» TASK
Every record that follows should be written out word for word; the pictures stay out.

» RECORDS FOR THE TASK
BEGIN
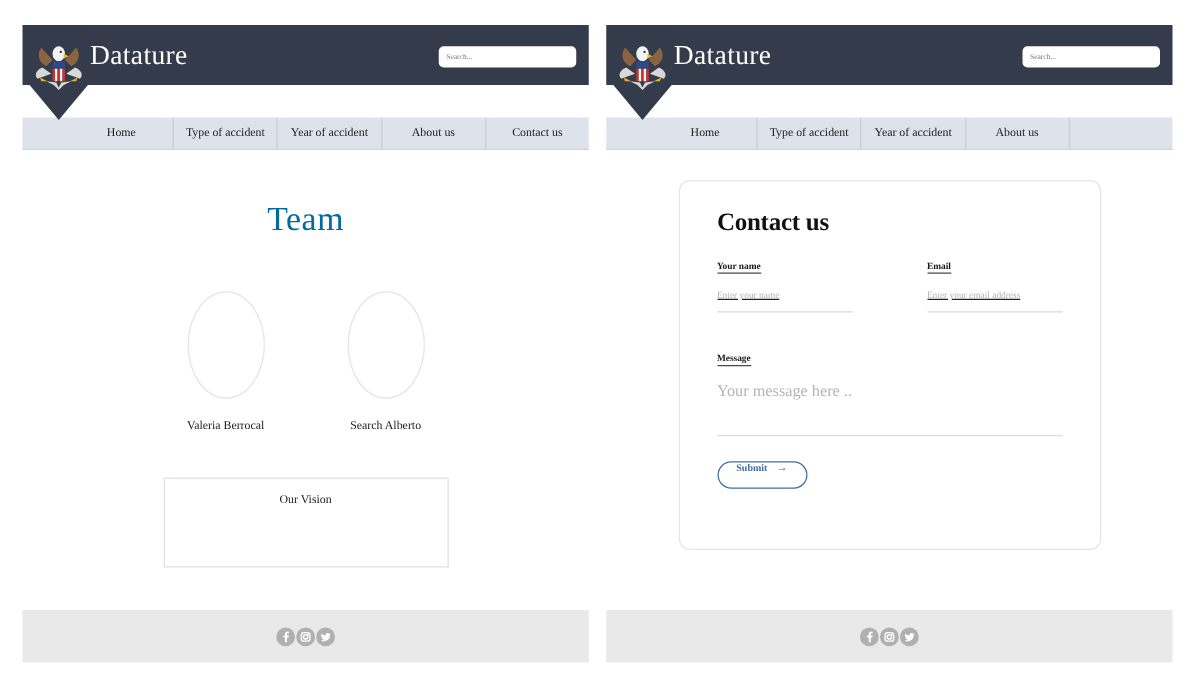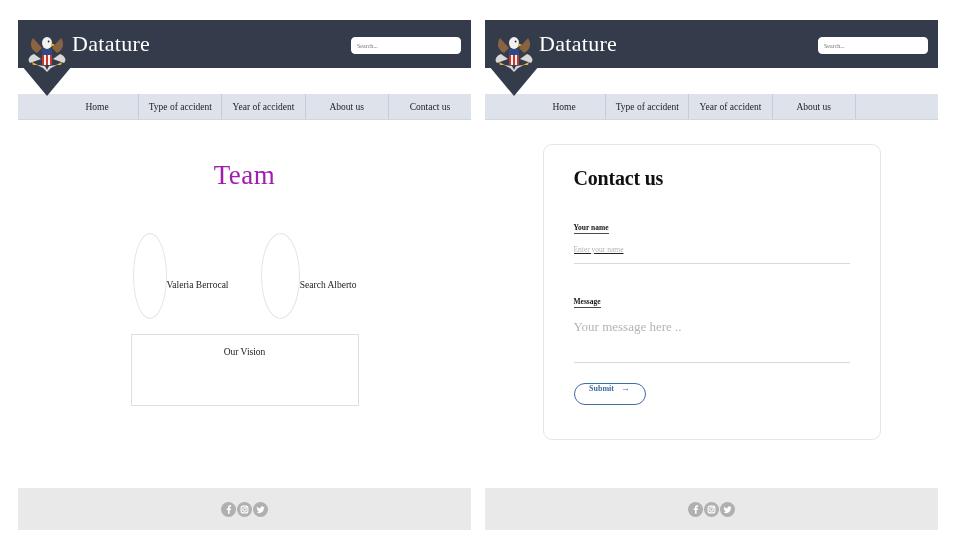"Team" .team-title { color: #a21caf -> #0369a1 }
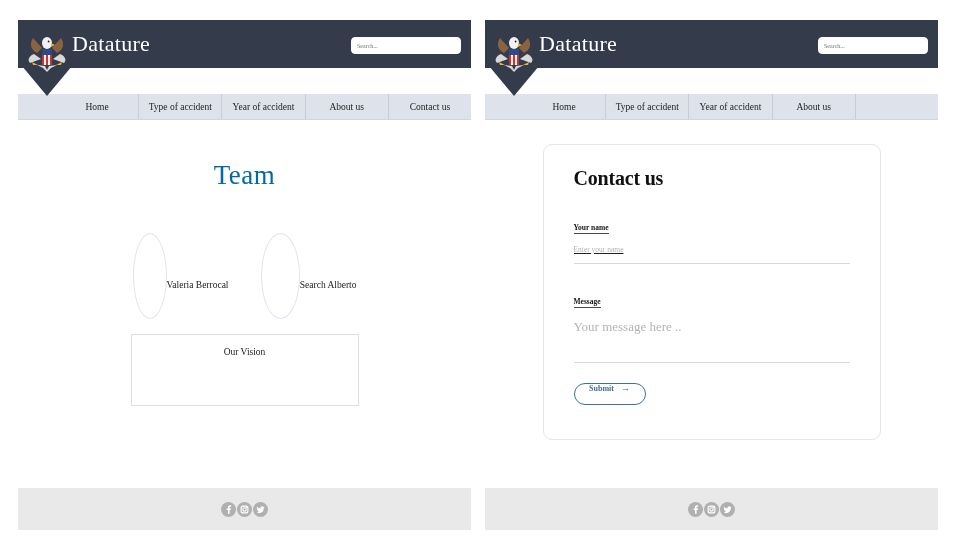"Your name" .form-grid { margin-top: 26px -> 12px }
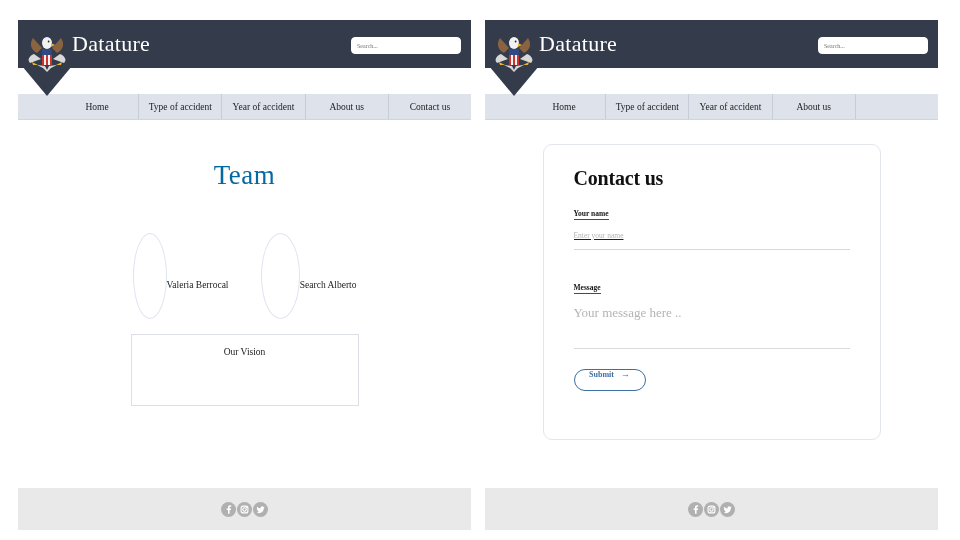"Email" div.field { html: none -> <div> <span>Email</span> <input> </div> }
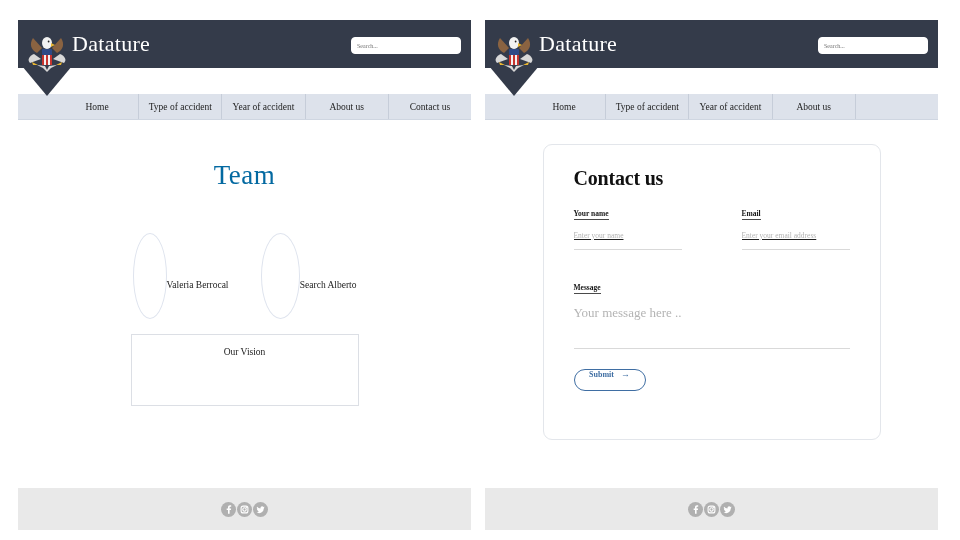"Valeria Berrocal" .team-member { flex-direction: row -> column }
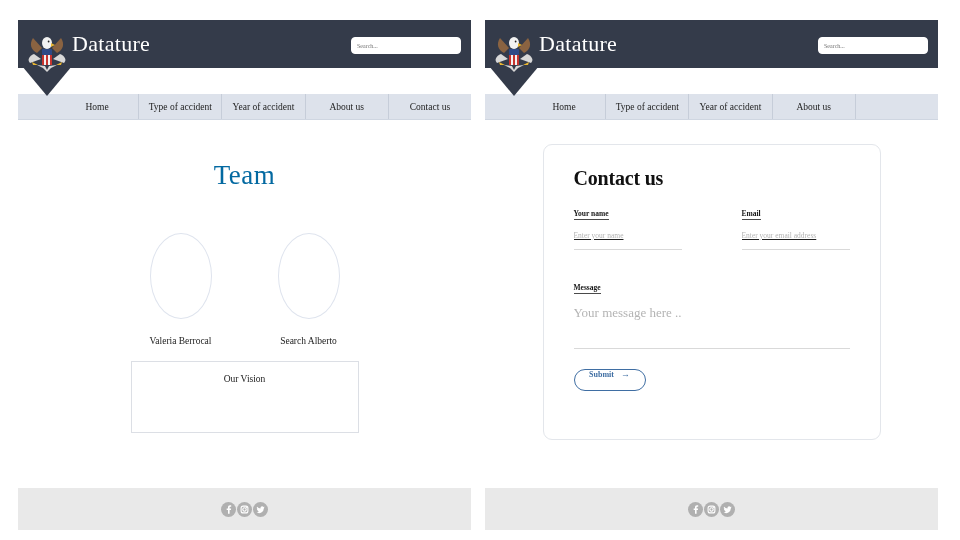"Our Vision" .vision-box { margin: 15px auto 0 auto -> 36px auto 0 auto }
END
» EXERCISE RESPONSE
"Team" .team-title { color: #a21caf -> #0369a1 }
"Your name" .form-grid { margin-top: 26px -> 12px }
"Email" div.field { html: none -> <div> <span>Email</span> <input> </div> }
"Valeria Berrocal" .team-member { flex-direction: row -> column }
"Our Vision" .vision-box { margin: 15px auto 0 auto -> 36px auto 0 auto }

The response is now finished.